概要
通便止渇(つうべん しかつ)は、腸燥・津液不足によって生じる便秘と口渇を同時に改善する治法である。 「通便」は大腸の気機を通じて排便を促すこと、「止渇」は津液を補って口渇を止めることを意味する。 主として熱盛傷津・陰虚腸燥・津枯便秘・消渇(糖尿病様症状)など、 津液の損傷によって腸燥と渇きを同時に呈する病態に応用される。
主な適応症状
- 大便乾燥・排便困難・便秘
- 口渇・咽乾・唇乾
- 尿少・煩熱・舌紅・苔少
- 頬赤・手足心熱・微熱・盗汗
- 脈細数または虚数
主な病機
- 熱盛傷津 → 津枯腸燥 → 便秘・口渇
- 陰虚内熱 → 腸燥便難 → 口渇咽乾・手足心熱
- 津液不足 → 腸燥不潤 → 便秘・唇乾・尿少
- 消渇(内熱耗津) → 便秘・多飲多尿・体熱感
主な配合法
- 通便止渇+養陰潤燥:陰虚腸燥・咽乾便秘(例:増液承気湯)。
- 通便止渇+清熱生津:熱盛傷津による便秘・口渇(例:白虎加人参湯、調胃承気湯)。

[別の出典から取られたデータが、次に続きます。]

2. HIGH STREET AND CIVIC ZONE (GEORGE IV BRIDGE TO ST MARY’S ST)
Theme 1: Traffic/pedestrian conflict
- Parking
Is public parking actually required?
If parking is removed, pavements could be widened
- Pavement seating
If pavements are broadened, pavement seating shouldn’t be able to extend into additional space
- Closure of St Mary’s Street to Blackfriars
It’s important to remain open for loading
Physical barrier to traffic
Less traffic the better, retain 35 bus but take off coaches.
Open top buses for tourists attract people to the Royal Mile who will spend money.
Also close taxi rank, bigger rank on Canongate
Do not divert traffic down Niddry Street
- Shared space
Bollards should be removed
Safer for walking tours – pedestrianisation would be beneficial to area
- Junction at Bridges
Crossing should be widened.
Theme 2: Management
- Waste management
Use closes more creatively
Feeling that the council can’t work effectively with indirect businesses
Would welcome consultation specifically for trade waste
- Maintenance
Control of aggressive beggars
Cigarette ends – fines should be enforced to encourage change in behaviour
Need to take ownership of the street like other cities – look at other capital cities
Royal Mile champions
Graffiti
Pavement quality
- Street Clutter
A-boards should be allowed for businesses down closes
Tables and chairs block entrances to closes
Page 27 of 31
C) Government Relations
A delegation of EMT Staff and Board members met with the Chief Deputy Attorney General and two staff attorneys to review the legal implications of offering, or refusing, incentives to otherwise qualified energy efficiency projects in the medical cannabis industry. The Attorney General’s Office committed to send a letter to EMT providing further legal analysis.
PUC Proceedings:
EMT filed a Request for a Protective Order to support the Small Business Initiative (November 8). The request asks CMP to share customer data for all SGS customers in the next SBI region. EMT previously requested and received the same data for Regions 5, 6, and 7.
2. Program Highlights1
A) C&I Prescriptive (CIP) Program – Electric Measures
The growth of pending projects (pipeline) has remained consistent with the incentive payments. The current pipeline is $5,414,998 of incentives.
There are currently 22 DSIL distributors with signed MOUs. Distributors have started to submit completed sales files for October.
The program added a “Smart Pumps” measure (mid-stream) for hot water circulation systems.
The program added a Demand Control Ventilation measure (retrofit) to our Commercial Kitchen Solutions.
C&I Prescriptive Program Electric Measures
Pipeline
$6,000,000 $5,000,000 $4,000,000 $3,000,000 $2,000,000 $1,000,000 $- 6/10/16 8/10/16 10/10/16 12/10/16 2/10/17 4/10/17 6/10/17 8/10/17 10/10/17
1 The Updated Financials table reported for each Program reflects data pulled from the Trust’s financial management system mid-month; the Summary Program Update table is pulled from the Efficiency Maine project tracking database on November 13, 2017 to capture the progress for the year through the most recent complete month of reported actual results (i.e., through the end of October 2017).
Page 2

- 通便止渇+潤腸通便:老年性腸燥便秘(例:麻子仁丸)。
- 通便止渇+滋陰清熱:消渇・内熱による津液損傷(例:玉女煎、増液湯)。
- 通便止渇+益気養陰:久病後の虚労便秘(例:人参養栄湯合麻子仁丸)。
代表的な方剤
- 増液承気湯(ぞうえきじょうきとう):津液不足による腸燥便秘・口渇。
- 麻子仁丸(ましにんがん):燥熱便秘・腸燥不潤・老年性便秘。
- 白虎加人参湯(びゃっこかにんじんとう):熱盛傷津による大渇・多飲・便秘。
- 玉女煎(ぎょくじょせん):胃熱腎陰虚による消渇・咽乾・便秘。
- 増液湯(ぞうえきとう):陰虚内熱・津枯便秘・咽乾。
- 人参養栄湯(にんじんようえいとう):気陰両虚による便秘・疲労・口乾。
臨床でのポイント
- 通便止渇は、津液を補いながら腸を潤し、便秘と口渇を同時に改善する治法である。
- 実邪ではなく、津液不足・陰虚・熱盛傷津などの「虚熱性便秘」に用いる。
- 熱が強い場合は清熱薬を、津枯が甚しい場合は養陰薬・潤燥薬を併用する。
- 慢性疾患や高齢者の便秘・糖尿病様症状(消渇)に応用されることが多い。
- 峻下薬を避け、緩やかに津液を回復させながら通便を図ることが原則である。
まとめ
通便止渇は、津液不足・陰虚腸燥による便秘と口渇を同時に改善する治法である。 清熱・養陰・潤燥・生津の原則に基づき、津液を補いながら通便を促す。 増液承気湯・麻子仁丸・白虎加人参湯などが代表的な方剤であり、 消渇や老年性便秘など、虚熱性・津枯性の便秘に広く応用される。